> _What to do_
Could you recast all of the material below as a JSON list of strings, one string per line, leaving out any blank lines?

> _Given data_
━━━━━━

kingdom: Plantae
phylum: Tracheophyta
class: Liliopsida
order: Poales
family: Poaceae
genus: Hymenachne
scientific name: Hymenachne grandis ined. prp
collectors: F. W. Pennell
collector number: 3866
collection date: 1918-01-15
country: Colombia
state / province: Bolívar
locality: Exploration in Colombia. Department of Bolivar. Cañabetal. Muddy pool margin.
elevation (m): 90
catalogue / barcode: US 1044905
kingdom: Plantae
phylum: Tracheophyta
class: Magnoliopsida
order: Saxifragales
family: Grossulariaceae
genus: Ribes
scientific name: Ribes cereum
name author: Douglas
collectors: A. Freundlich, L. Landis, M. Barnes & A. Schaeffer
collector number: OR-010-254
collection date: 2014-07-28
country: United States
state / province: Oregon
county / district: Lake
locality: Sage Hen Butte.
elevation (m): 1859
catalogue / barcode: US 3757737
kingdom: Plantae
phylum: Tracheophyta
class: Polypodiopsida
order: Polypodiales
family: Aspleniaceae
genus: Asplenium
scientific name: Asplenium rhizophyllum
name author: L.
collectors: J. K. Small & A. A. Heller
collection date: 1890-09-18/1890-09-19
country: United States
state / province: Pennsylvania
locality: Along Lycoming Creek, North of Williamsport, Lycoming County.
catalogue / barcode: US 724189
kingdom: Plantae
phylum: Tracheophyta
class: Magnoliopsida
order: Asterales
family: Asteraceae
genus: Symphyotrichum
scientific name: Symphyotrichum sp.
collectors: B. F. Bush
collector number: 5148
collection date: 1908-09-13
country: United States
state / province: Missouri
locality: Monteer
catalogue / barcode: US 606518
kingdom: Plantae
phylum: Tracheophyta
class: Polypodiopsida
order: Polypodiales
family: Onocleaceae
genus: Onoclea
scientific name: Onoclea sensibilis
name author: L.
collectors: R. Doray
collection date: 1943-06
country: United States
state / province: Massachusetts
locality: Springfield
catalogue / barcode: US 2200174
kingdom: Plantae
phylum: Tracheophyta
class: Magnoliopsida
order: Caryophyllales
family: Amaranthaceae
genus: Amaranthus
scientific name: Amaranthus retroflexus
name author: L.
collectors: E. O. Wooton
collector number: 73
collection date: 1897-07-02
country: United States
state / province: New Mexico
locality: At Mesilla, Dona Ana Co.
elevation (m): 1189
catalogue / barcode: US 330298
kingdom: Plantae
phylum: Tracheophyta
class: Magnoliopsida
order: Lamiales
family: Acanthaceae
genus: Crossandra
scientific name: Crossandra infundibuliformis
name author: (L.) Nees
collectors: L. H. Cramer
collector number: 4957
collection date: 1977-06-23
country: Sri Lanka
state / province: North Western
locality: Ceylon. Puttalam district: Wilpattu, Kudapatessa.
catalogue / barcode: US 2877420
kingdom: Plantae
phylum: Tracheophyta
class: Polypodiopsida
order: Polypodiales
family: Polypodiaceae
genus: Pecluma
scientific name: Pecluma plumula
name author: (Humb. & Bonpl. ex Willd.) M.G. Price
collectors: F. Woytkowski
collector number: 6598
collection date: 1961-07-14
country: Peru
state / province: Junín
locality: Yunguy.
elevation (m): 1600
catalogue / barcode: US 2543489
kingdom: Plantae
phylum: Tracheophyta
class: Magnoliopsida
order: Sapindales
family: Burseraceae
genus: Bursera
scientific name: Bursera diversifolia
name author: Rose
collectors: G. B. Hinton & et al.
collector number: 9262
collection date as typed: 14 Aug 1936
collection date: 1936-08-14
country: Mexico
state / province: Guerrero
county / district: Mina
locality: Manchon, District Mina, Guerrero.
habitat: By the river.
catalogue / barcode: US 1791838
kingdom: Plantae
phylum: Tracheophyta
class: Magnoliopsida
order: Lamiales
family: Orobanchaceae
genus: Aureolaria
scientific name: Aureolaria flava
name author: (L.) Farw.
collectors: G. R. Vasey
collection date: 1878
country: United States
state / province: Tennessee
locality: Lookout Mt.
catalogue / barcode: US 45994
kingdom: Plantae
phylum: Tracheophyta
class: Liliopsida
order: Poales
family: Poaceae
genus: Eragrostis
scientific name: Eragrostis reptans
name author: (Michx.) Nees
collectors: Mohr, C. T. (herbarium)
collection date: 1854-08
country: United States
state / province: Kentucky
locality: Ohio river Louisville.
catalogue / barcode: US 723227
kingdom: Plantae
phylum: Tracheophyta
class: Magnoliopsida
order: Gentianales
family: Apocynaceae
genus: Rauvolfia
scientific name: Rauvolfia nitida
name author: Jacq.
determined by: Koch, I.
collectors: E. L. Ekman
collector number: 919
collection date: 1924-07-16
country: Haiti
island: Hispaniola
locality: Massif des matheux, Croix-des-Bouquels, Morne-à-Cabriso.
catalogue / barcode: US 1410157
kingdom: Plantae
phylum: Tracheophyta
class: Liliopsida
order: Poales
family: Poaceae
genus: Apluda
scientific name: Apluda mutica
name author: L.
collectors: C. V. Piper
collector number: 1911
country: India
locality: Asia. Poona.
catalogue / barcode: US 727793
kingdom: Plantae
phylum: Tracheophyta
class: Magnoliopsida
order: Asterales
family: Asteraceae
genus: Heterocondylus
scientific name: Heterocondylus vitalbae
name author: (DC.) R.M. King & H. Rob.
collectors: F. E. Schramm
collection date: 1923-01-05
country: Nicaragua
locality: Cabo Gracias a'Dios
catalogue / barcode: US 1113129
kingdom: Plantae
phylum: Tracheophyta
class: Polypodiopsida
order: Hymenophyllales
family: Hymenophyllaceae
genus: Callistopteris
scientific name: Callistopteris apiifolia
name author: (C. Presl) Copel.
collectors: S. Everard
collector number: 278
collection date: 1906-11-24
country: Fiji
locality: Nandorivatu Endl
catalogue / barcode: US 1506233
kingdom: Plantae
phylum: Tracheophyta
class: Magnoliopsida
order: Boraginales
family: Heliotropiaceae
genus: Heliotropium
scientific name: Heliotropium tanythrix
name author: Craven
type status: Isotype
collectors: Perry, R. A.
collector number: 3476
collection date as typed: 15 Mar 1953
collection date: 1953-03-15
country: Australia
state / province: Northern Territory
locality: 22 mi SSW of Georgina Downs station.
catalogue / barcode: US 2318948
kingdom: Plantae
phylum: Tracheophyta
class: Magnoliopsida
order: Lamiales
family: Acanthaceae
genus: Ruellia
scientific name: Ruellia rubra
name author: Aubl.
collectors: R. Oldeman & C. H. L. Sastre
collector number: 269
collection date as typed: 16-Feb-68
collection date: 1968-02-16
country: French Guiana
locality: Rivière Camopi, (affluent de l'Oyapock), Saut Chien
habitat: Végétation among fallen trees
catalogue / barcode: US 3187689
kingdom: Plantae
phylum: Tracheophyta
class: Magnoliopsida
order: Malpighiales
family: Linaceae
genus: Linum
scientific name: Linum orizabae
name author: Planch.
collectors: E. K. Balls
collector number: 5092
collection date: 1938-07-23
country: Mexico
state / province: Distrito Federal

━━━━━━

> _Worked solution_
[
  "kingdom: Plantae",
  "phylum: Tracheophyta",
  "class: Liliopsida",
  "order: Poales",
  "family: Poaceae",
  "genus: Hymenachne",
  "scientific name: Hymenachne grandis ined. prp",
  "collectors: F. W. Pennell",
  "collector number: 3866",
  "collection date: 1918-01-15",
  "country: Colombia",
  "state / province: Bolívar",
  "locality: Exploration in Colombia. Department of Bolivar. Cañabetal. Muddy pool margin.",
  "elevation (m): 90",
  "catalogue / barcode: US 1044905",
  "kingdom: Plantae",
  "phylum: Tracheophyta",
  "class: Magnoliopsida",
  "order: Saxifragales",
  "family: Grossulariaceae",
  "genus: Ribes",
  "scientific name: Ribes cereum",
  "name author: Douglas",
  "collectors: A. Freundlich, L. Landis, M. Barnes & A. Schaeffer",
  "collector number: OR-010-254",
  "collection date: 2014-07-28",
  "country: United States",
  "state / province: Oregon",
  "county / district: Lake",
  "locality: Sage Hen Butte.",
  "elevation (m): 1859",
  "catalogue / barcode: US 3757737",
  "kingdom: Plantae",
  "phylum: Tracheophyta",
  "class: Polypodiopsida",
  "order: Polypodiales",
  "family: Aspleniaceae",
  "genus: Asplenium",
  "scientific name: Asplenium rhizophyllum",
  "name author: L.",
  "collectors: J. K. Small & A. A. Heller",
  "collection date: 1890-09-18/1890-09-19",
  "country: United States",
  "state / province: Pennsylvania",
  "locality: Along Lycoming Creek, North of Williamsport, Lycoming County.",
  "catalogue / barcode: US 724189",
  "kingdom: Plantae",
  "phylum: Tracheophyta",
  "class: Magnoliopsida",
  "order: Asterales",
  "family: Asteraceae",
  "genus: Symphyotrichum",
  "scientific name: Symphyotrichum sp.",
  "collectors: B. F. Bush",
  "collector number: 5148",
  "collection date: 1908-09-13",
  "country: United States",
  "state / province: Missouri",
  "locality: Monteer",
  "catalogue / barcode: US 606518",
  "kingdom: Plantae",
  "phylum: Tracheophyta",
  "class: Polypodiopsida",
  "order: Polypodiales",
  "family: Onocleaceae",
  "genus: Onoclea",
  "scientific name: Onoclea sensibilis",
  "name author: L.",
  "collectors: R. Doray",
  "collection date: 1943-06",
  "country: United States",
  "state / province: Massachusetts",
  "locality: Springfield",
  "catalogue / barcode: US 2200174",
  "kingdom: Plantae",
  "phylum: Tracheophyta",
  "class: Magnoliopsida",
  "order: Caryophyllales",
  "family: Amaranthaceae",
  "genus: Amaranthus",
  "scientific name: Amaranthus retroflexus",
  "name author: L.",
  "collectors: E. O. Wooton",
  "collector number: 73",
  "collection date: 1897-07-02",
  "country: United States",
  "state / province: New Mexico",
  "locality: At Mesilla, Dona Ana Co.",
  "elevation (m): 1189",
  "catalogue / barcode: US 330298",
  "kingdom: Plantae",
  "phylum: Tracheophyta",
  "class: Magnoliopsida",
  "order: Lamiales",
  "family: Acanthaceae",
  "genus: Crossandra",
  "scientific name: Crossandra infundibuliformis",
  "name author: (L.) Nees",
  "collectors: L. H. Cramer",
  "collector number: 4957",
  "collection date: 1977-06-23",
  "country: Sri Lanka",
  "state / province: North Western",
  "locality: Ceylon. Puttalam district: Wilpattu, Kudapatessa.",
  "catalogue / barcode: US 2877420",
  "kingdom: Plantae",
  "phylum: Tracheophyta",
  "class: Polypodiopsida",
  "order: Polypodiales",
  "family: Polypodiaceae",
  "genus: Pecluma",
  "scientific name: Pecluma plumula",
  "name author: (Humb. & Bonpl. ex Willd.) M.G. Price",
  "collectors: F. Woytkowski",
  "collector number: 6598",
  "collection date: 1961-07-14",
  "country: Peru",
  "state / province: Junín",
  "locality: Yunguy.",
  "elevation (m): 1600",
  "catalogue / barcode: US 2543489",
  "kingdom: Plantae",
  "phylum: Tracheophyta",
  "class: Magnoliopsida",
  "order: Sapindales",
  "family: Burseraceae",
  "genus: Bursera",
  "scientific name: Bursera diversifolia",
  "name author: Rose",
  "collectors: G. B. Hinton & et al.",
  "collector number: 9262",
  "collection date as typed: 14 Aug 1936",
  "collection date: 1936-08-14",
  "country: Mexico",
  "state / province: Guerrero",
  "county / district: Mina",
  "locality: Manchon, District Mina, Guerrero.",
  "habitat: By the river.",
  "catalogue / barcode: US 1791838",
  "kingdom: Plantae",
  "phylum: Tracheophyta",
  "class: Magnoliopsida",
  "order: Lamiales",
  "family: Orobanchaceae",
  "genus: Aureolaria",
  "scientific name: Aureolaria flava",
  "name author: (L.) Farw.",
  "collectors: G. R. Vasey",
  "collection date: 1878",
  "country: United States",
  "state / province: Tennessee",
  "locality: Lookout Mt.",
  "catalogue / barcode: US 45994",
  "kingdom: Plantae",
  "phylum: Tracheophyta",
  "class: Liliopsida",
  "order: Poales",
  "family: Poaceae",
  "genus: Eragrostis",
  "scientific name: Eragrostis reptans",
  "name author: (Michx.) Nees",
  "collectors: Mohr, C. T. (herbarium)",
  "collection date: 1854-08",
  "country: United States",
  "state / province: Kentucky",
  "locality: Ohio river Louisville.",
  "catalogue / barcode: US 723227",
  "kingdom: Plantae",
  "phylum: Tracheophyta",
  "class: Magnoliopsida",
  "order: Gentianales",
  "family: Apocynaceae",
  "genus: Rauvolfia",
  "scientific name: Rauvolfia nitida",
  "name author: Jacq.",
  "determined by: Koch, I.",
  "collectors: E. L. Ekman",
  "collector number: 919",
  "collection date: 1924-07-16",
  "country: Haiti",
  "island: Hispaniola",
  "locality: Massif des matheux, Croix-des-Bouquels, Morne-à-Cabriso.",
  "catalogue / barcode: US 1410157",
  "kingdom: Plantae",
  "phylum: Tracheophyta",
  "class: Liliopsida",
  "order: Poales",
  "family: Poaceae",
  "genus: Apluda",
  "scientific name: Apluda mutica",
  "name author: L.",
  "collectors: C. V. Piper",
  "collector number: 1911",
  "country: India",
  "locality: Asia. Poona.",
  "catalogue / barcode: US 727793",
  "kingdom: Plantae",
  "phylum: Tracheophyta",
  "class: Magnoliopsida",
  "order: Asterales",
  "family: Asteraceae",
  "genus: Heterocondylus",
  "scientific name: Heterocondylus vitalbae",
  "name author: (DC.) R.M. King & H. Rob.",
  "collectors: F. E. Schramm",
  "collection date: 1923-01-05",
  "country: Nicaragua",
  "locality: Cabo Gracias a'Dios",
  "catalogue / barcode: US 1113129",
  "kingdom: Plantae",
  "phylum: Tracheophyta",
  "class: Polypodiopsida",
  "order: Hymenophyllales",
  "family: Hymenophyllaceae",
  "genus: Callistopteris",
  "scientific name: Callistopteris apiifolia",
  "name author: (C. Presl) Copel.",
  "collectors: S. Everard",
  "collector number: 278",
  "collection date: 1906-11-24",
  "country: Fiji",
  "locality: Nandorivatu Endl",
  "catalogue / barcode: US 1506233",
  "kingdom: Plantae",
  "phylum: Tracheophyta",
  "class: Magnoliopsida",
  "order: Boraginales",
  "family: Heliotropiaceae",
  "genus: Heliotropium",
  "scientific name: Heliotropium tanythrix",
  "name author: Craven",
  "type status: Isotype",
  "collectors: Perry, R. A.",
  "collector number: 3476",
  "collection date as typed: 15 Mar 1953",
  "collection date: 1953-03-15",
  "country: Australia",
  "state / province: Northern Territory",
  "locality: 22 mi SSW of Georgina Downs station.",
  "catalogue / barcode: US 2318948",
  "kingdom: Plantae",
  "phylum: Tracheophyta",
  "class: Magnoliopsida",
  "order: Lamiales",
  "family: Acanthaceae",
  "genus: Ruellia",
  "scientific name: Ruellia rubra",
  "name author: Aubl.",
  "collectors: R. Oldeman & C. H. L. Sastre",
  "collector number: 269",
  "collection date as typed: 16-Feb-68",
  "collection date: 1968-02-16",
  "country: French Guiana",
  "locality: Rivière Camopi, (affluent de l'Oyapock), Saut Chien",
  "habitat: Végétation among fallen trees",
  "catalogue / barcode: US 3187689",
  "kingdom: Plantae",
  "phylum: Tracheophyta",
  "class: Magnoliopsida",
  "order: Malpighiales",
  "family: Linaceae",
  "genus: Linum",
  "scientific name: Linum orizabae",
  "name author: Planch.",
  "collectors: E. K. Balls",
  "collector number: 5092",
  "collection date: 1938-07-23",
  "country: Mexico",
  "state / province: Distrito Federal"
]